Kopplung von Licht und Materie kontrolliert
Heiko Groß
Wenn Wissenschaftler im Journal Science Advances publizieren, darf man davon ausgehen, dass sie eine besonders aufregende Neuerung präsentieren. Physiker der Julius-Maximilians-Universität Würzburg (JMU) sind aktuell in diesem Journal vertreten: Ihnen ist es mit britischen Kollegen gelungen, Licht und Materie bei Raumtemperatur zu koppeln und diesen Zustand zu kontrollieren.
Treiben die Forscher ihre Arbeit auf diesem Gebiet weiter erfolgreich voran, könnte das einmal für die Realisierung von optischen Quantencomputern bedeutsam sein. Solche Computer, die gewissermaßen „mit Licht rechnen“, sollten um ein Vielfaches leistungsfähiger als bisherige Rechner sein.
Emittierte Lichtteilchen gefangen und re-absorbiert
Ein Lichtteilchen (Photon) entsteht, wenn zum Beispiel ein Molekül oder ein Quantenpunkt elektronisch angeregt wurde und dann in seinen niederenergetischen Grundzustand zurückkehrt.

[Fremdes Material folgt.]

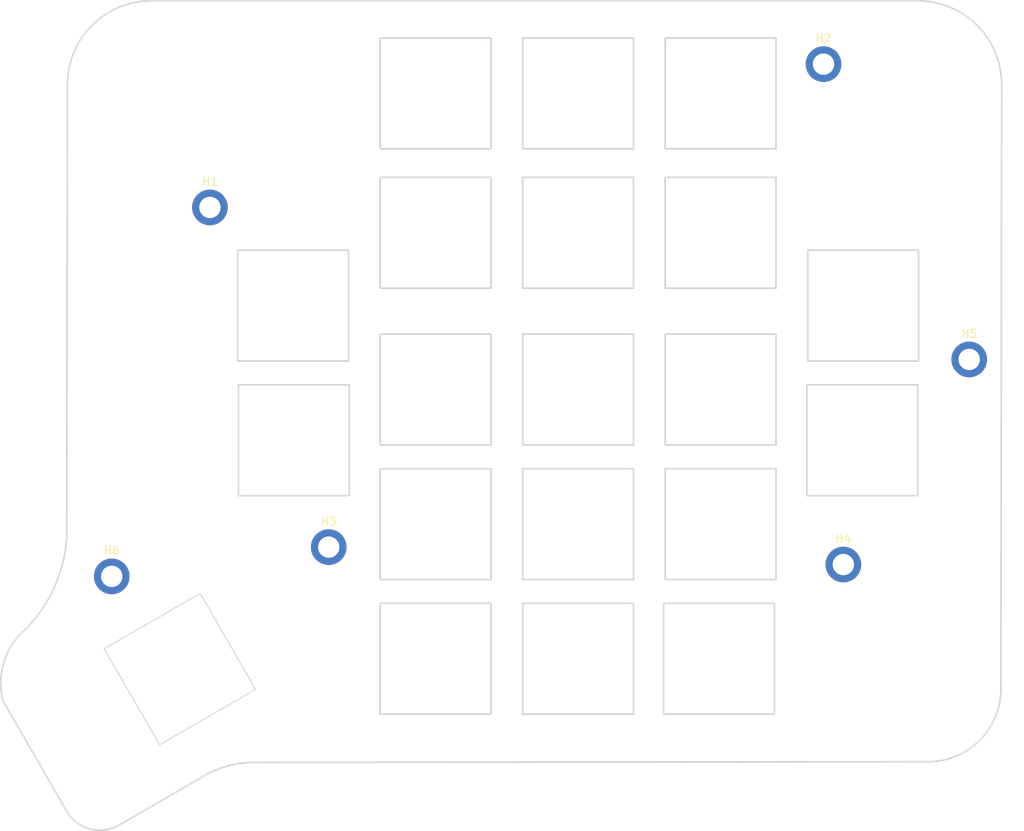
<source format=kicad_pcb>
(kicad_pcb (version 20211014) (generator pcbnew)

  (general
    (thickness 1.6)
  )

  (paper "A4")
  (layers
    (0 "F.Cu" signal)
    (31 "B.Cu" signal)
    (32 "B.Adhes" user "B.Adhesive")
    (33 "F.Adhes" user "F.Adhesive")
    (34 "B.Paste" user)
    (35 "F.Paste" user)
    (36 "B.SilkS" user "B.Silkscreen")
    (37 "F.SilkS" user "F.Silkscreen")
    (38 "B.Mask" user)
    (39 "F.Mask" user)
    (40 "Dwgs.User" user "User.Drawings")
    (41 "Cmts.User" user "User.Comments")
    (42 "Eco1.User" user "User.Eco1")
    (43 "Eco2.User" user "User.Eco2")
    (44 "Edge.Cuts" user)
    (45 "Margin" user)
    (46 "B.CrtYd" user "B.Courtyard")
    (47 "F.CrtYd" user "F.Courtyard")
    (48 "B.Fab" user)
    (49 "F.Fab" user)
    (50 "User.1" user)
    (51 "User.2" user)
    (52 "User.3" user)
    (53 "User.4" user)
    (54 "User.5" user)
    (55 "User.6" user)
    (56 "User.7" user)
    (57 "User.8" user)
    (58 "User.9" user)
  )

  (setup
    (pad_to_mask_clearance 0)
    (pcbplotparams
      (layerselection 0x00010fc_ffffffff)
      (disableapertmacros false)
      (usegerberextensions true)
      (usegerberattributes true)
      (usegerberadvancedattributes true)
      (creategerberjobfile false)
      (svguseinch false)
      (svgprecision 6)
      (excludeedgelayer true)
      (plotframeref false)
      (viasonmask false)
      (mode 1)
      (useauxorigin false)
      (hpglpennumber 1)
      (hpglpenspeed 20)
      (hpglpendiameter 15.000000)
      (dxfpolygonmode true)
      (dxfimperialunits true)
      (dxfusepcbnewfont true)
      (psnegative false)
      (psa4output false)
      (plotreference true)
      (plotvalue true)
      (plotinvisibletext false)
      (sketchpadsonfab false)
      (subtractmaskfromsilk true)
      (outputformat 1)
      (mirror false)
      (drillshape 0)
      (scaleselection 1)
      (outputdirectory "Top Plate Gerbers/")
    )
  )

  (net 0 "")

  (footprint "MountingHole:MountingHole_2.7mm_M2.5_ISO7380_Pad" (layer "F.Cu") (at 243.697667 110.900001))

  (footprint "MountingHole:MountingHole_2.7mm_M2.5_ISO7380_Pad" (layer "F.Cu") (at 241.192999 47.695333))

  (footprint "MountingHole:MountingHole_2.7mm_M2.5_ISO7380_Pad" (layer "F.Cu") (at 259.592999 84.995333))

  (footprint "MountingHole:MountingHole_2.7mm_M2.5_ISO7380_Pad" (layer "F.Cu") (at 178.697667 108.700001))

  (footprint "MountingHole:MountingHole_2.7mm_M2.5_ISO7380_Pad" (layer "F.Cu") (at 151.292999 112.395333))

  (footprint "MountingHole:MountingHole_2.7mm_M2.5_ISO7380_Pad" (layer "F.Cu") (at 163.692999 65.795333))

  (footprint "Kustom_Kel:rectangley dude" (layer "F.Cu") (at 159.897667 124.100001 30))

  (gr_rect (start 199.192999 95.795333) (end 185.192999 81.795333) (layer "Edge.Cuts") (width 0.2) (fill none) (tstamp 1200f193-8164-4c22-a676-99e6cd2c0829))
  (gr_line (start 145.597667 107.500001) (end 145.695333 50.295333) (layer "Edge.Cuts") (width 0.2) (tstamp 1398641e-e8ec-4f05-a6d5-36bc976a8cd1))
  (gr_rect (start 217.192999 129.795333) (end 203.192999 115.795333) (layer "Edge.Cuts") (width 0.2) (fill none) (tstamp 18436857-7d9d-4d66-9c22-df061b524898))
  (gr_arc (start 152.360496 143.725456) (mid 148.428661 144.261121) (end 145.397667 141.700001) (layer "Edge.Cuts") (width 0.2) (tstamp 1d51c51b-e8f2-4184-a440-26951711fba6))
  (gr_rect (start 181.292999 102.195333) (end 167.292999 88.195333) (layer "Edge.Cuts") (width 0.2) (fill none) (tstamp 24123884-a053-49d5-8dbe-1770de1180d7))
  (gr_line (start 263.597673 126.400001) (end 263.690665 50.295333) (layer "Edge.Cuts") (width 0.2) (tstamp 2c4c80b0-b35a-4c55-81ce-0020493f2393))
  (gr_rect (start 217.192999 75.995333) (end 203.192999 61.995333) (layer "Edge.Cuts") (width 0.2) (fill none) (tstamp 318d785f-0945-4c53-82dd-64ddc5cc4a6f))
  (gr_rect (start 217.192999 58.395333) (end 203.192999 44.395333) (layer "Edge.Cuts") (width 0.2) (fill none) (tstamp 36266114-d73f-4859-9553-aa482ba19d45))
  (gr_rect (start 235.192999 95.795333) (end 221.192999 81.795333) (layer "Edge.Cuts") (width 0.2) (fill none) (tstamp 390b9935-f676-4e1f-a942-ac8d14619cad))
  (gr_arc (start 145.597667 107.500001) (mid 144.072248 113.70438) (end 140.497667 119.000001) (layer "Edge.Cuts") (width 0.2) (tstamp 39c53f14-fe60-4b19-ab76-08654dbcf393))
  (gr_rect (start 199.192999 129.795333) (end 185.192999 115.795333) (layer "Edge.Cuts") (width 0.2) (fill none) (tstamp 480e5c6d-dfe7-4f80-a7c0-c6d7a8ad1de1))
  (gr_rect (start 199.192999 58.395333) (end 185.192999 44.395333) (layer "Edge.Cuts") (width 0.2) (fill none) (tstamp 6832d261-9fb7-4d61-a784-dbf4d6186c5b))
  (gr_rect (start 253.092999 102.195333) (end 239.092999 88.195333) (layer "Edge.Cuts") (width 0.2) (fill none) (tstamp 7aeb1adb-5677-4a28-858f-0cdfdad4ea4b))
  (gr_line (start 168.797667 135.900001) (end 254.097673 135.800001) (layer "Edge.Cuts") (width 0.2) (tstamp 7d981469-5341-4cca-8e4a-a1039bc90921))
  (gr_line (start 156.295333 39.695333) (end 253.090665 39.695333) (layer "Edge.Cuts") (width 0.2) (tstamp 7df90967-beb8-432b-a90f-a7c495419b4b))
  (gr_line (start 152.360496 143.725456) (end 162.240262 138.016486) (layer "Edge.Cuts") (width 0.2) (tstamp 7e1f8f54-918b-482d-a2bf-2a4c3b3154b7))
  (gr_arc (start 162.240262 138.016486) (mid 165.375414 136.513488) (end 168.797667 135.900001) (layer "Edge.Cuts") (width 0.2) (tstamp 80a160ac-e71e-449a-afd9-2cc0ab507e43))
  (gr_rect (start 253.192999 85.200001) (end 239.192999 71.200001) (layer "Edge.Cuts") (width 0.2) (fill none) (tstamp 83a71579-9d31-4f41-96d1-ed05a09d7c55))
  (gr_line (start 145.397667 141.700001) (end 137.593 128.195333) (layer "Edge.Cuts") (width 0.2) (tstamp 9930b98c-80fc-4163-b450-7fa8f47e6a83))
  (gr_rect (start 181.192999 85.195333) (end 167.192999 71.195333) (layer "Edge.Cuts") (width 0.2) (fill none) (tstamp a6c1d9b9-2790-4a99-bb79-eeb7e381c0b6))
  (gr_arc (start 253.090665 39.695333) (mid 260.585979 42.80002) (end 263.690665 50.295333) (layer "Edge.Cuts") (width 0.2) (tstamp aede7d31-feaa-4847-aabd-c5072fe6b3cf))
  (gr_arc (start 145.695333 50.295333) (mid 148.8 42.8) (end 156.295333 39.695333) (layer "Edge.Cuts") (width 0.2) (tstamp b018dcdc-c615-4046-bfac-22d5c2fc0871))
  (gr_rect (start 217.192999 112.795333) (end 203.192999 98.795333) (layer "Edge.Cuts") (width 0.2) (fill none) (tstamp b61fa7cd-f276-45f5-9e99-d2a614a84139))
  (gr_rect (start 199.192999 112.795333) (end 185.192999 98.795333) (layer "Edge.Cuts") (width 0.2) (fill none) (tstamp ba1bf8e8-44e7-4c01-913e-cf23a8375afd))
  (gr_arc (start 263.597673 126.400001) (mid 260.870792 133.144642) (end 254.097673 135.800001) (layer "Edge.Cuts") (width 0.2) (tstamp bbed889d-5ed9-4fe6-aa51-b12bb8e0ebc4))
  (gr_rect (start 199.192999 75.995333) (end 185.192999 61.995333) (layer "Edge.Cuts") (width 0.2) (fill none) (tstamp c8f68efb-904c-4d02-964d-ad29b6963f75))
  (gr_rect (start 235.192999 75.995333) (end 221.192999 61.995333) (layer "Edge.Cuts") (width 0.2) (fill none) (tstamp c90f616c-765b-4206-bb0e-6b97fb538fd5))
  (gr_arc (start 137.593 128.195333) (mid 137.689312 123.16932) (end 140.497667 119.000001) (layer "Edge.Cuts") (width 0.2) (tstamp ca07b50f-02b3-4b9e-9210-ca3fa0ff751c))
  (gr_rect (start 217.192999 95.795333) (end 203.192999 81.795333) (layer "Edge.Cuts") (width 0.2) (fill none) (tstamp ca918e41-7726-40ea-8118-99eefe5ab8a9))
  (gr_rect (start 234.992999 129.795333) (end 220.992999 115.795333) (layer "Edge.Cuts") (width 0.2) (fill none) (tstamp d6910379-45e2-4026-9718-2b2cb43b7783))
  (gr_rect (start 235.192999 112.795333) (end 221.192999 98.795333) (layer "Edge.Cuts") (width 0.2) (fill none) (tstamp e5cd0229-01f5-407b-89f3-9c15b27a3920))
  (gr_rect (start 235.192999 58.395333) (end 221.192999 44.395333) (layer "Edge.Cuts") (width 0.2) (fill none) (tstamp f1ad9e4f-8565-44cb-9173-fdc144d0e53c))

)

</source>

Dieser Prozess ist als spontane Emission bekannt – und er ist normalerweise nicht umkehrbar. Ein emittiertes Lichtteilchen wird nicht einfach zum Emitter zurückkehren und dort wieder absorbiert werden.
Koppelt man aber den Emitter an ein Speicherelement für Licht, einen sogenannten optischen Resonator, dann kann das emittierte Photon eine gewisse Zeit in der Nähe des Emitters bleiben und von diesem wieder absorbiert werden. „Eine solche Umkehrung der spontanen Emission ist hochinteressant für die Informationsverarbeitung, da hier Quanteninformation zwischen Materie und Licht unter Erhaltung der Quanteneigenschaften ausgetauscht wird“, sagt Professor Bert Hecht vom Physikalischen Institut der JMU.
Plasmonischen Nano-Resonator verwendet
Der Austausch von Quanteninformation ist jedoch meistens nur bei sehr tiefen Temperaturen realisierbar, weil dann die Spektrallinien der Emitter sehr scharf sind und deshalb die Absorptionswahrscheinlichkeit hoch ist. Den Teams der Professoren Bert Hecht und Ortwin Hess (Imperial College, London) ist es nun als einer der ersten Gruppen weltweit gelungen, den Zustand der starken Kopplung von Licht und Materie bei Raumtemperatur zu erreichen.
Um die Wiederabsorption eines Photons auch bei Raumtemperatur zu erwirken, haben die Forscher einen plasmonischen Nano-Resonator verwendet, der die Form eines extrem schmalen Schlitzes in einer dünnen Goldschicht hat. „Dieser Resonator erlaubt es, die elektromagnetische Energie eines gespeicherten Photons räumlich stark zu konzentrieren, nämlich auf einen Bereich, der nicht viel größer ist als ein Quantenpunkt“, erklärt Hechts Mitarbeiter Heiko Groß. Dadurch werde das gespeicherte Photon mit hoher Wahrscheinlichkeit vom Emitter re-absorbiert.
Kopplung zwischen Emitter und Resonator kontrolliert
Diese Idee wurde auch schon von anderen Arbeitsgruppen umgesetzt. Die Forscher aus Würzburg und London haben es nun aber unter anderem geschafft, die Kopplung zwischen Resonator und Emitter zu kontrollieren, sie kontinuierlich zu verändern, sie gezielt ein- und auszuschalten. Das gelang dem Team, indem es den Resonator an der Spitze eines Rasterkraftmikroskops befestigte und ihn so mit hoher Präzision in die unmittelbare Nähe des Emitters – in diesem Fall eines Quantenpunktes – bringen konnte.
Schneller Austausch zwischen Emitter und Resonator
Die Forscher hoffen jetzt darauf, die Kopplung von Quantenpunkt und Resonator noch gezielter beeinflussen zu können – eventuell sogar direkt durch eingestrahlte Photonen. Daraus ergäben sich neue Möglichkeiten für die Realisierung von optischen Quantencomputern.
„Nützlich ist in diesem Zusammenhang auch die Tatsache, dass die energetische Anregung zwischen Quantenpunkt und Resonator extrem schnell ausgetauscht wird“, sagt Groß. Das löse eines der Probleme, die es bisher im Tieftemperaturbereich gab: Dort wird die Oszillation der Energie zwischen Licht und Materie durch die langen Speicherzeiten des Resonators verlangsamt.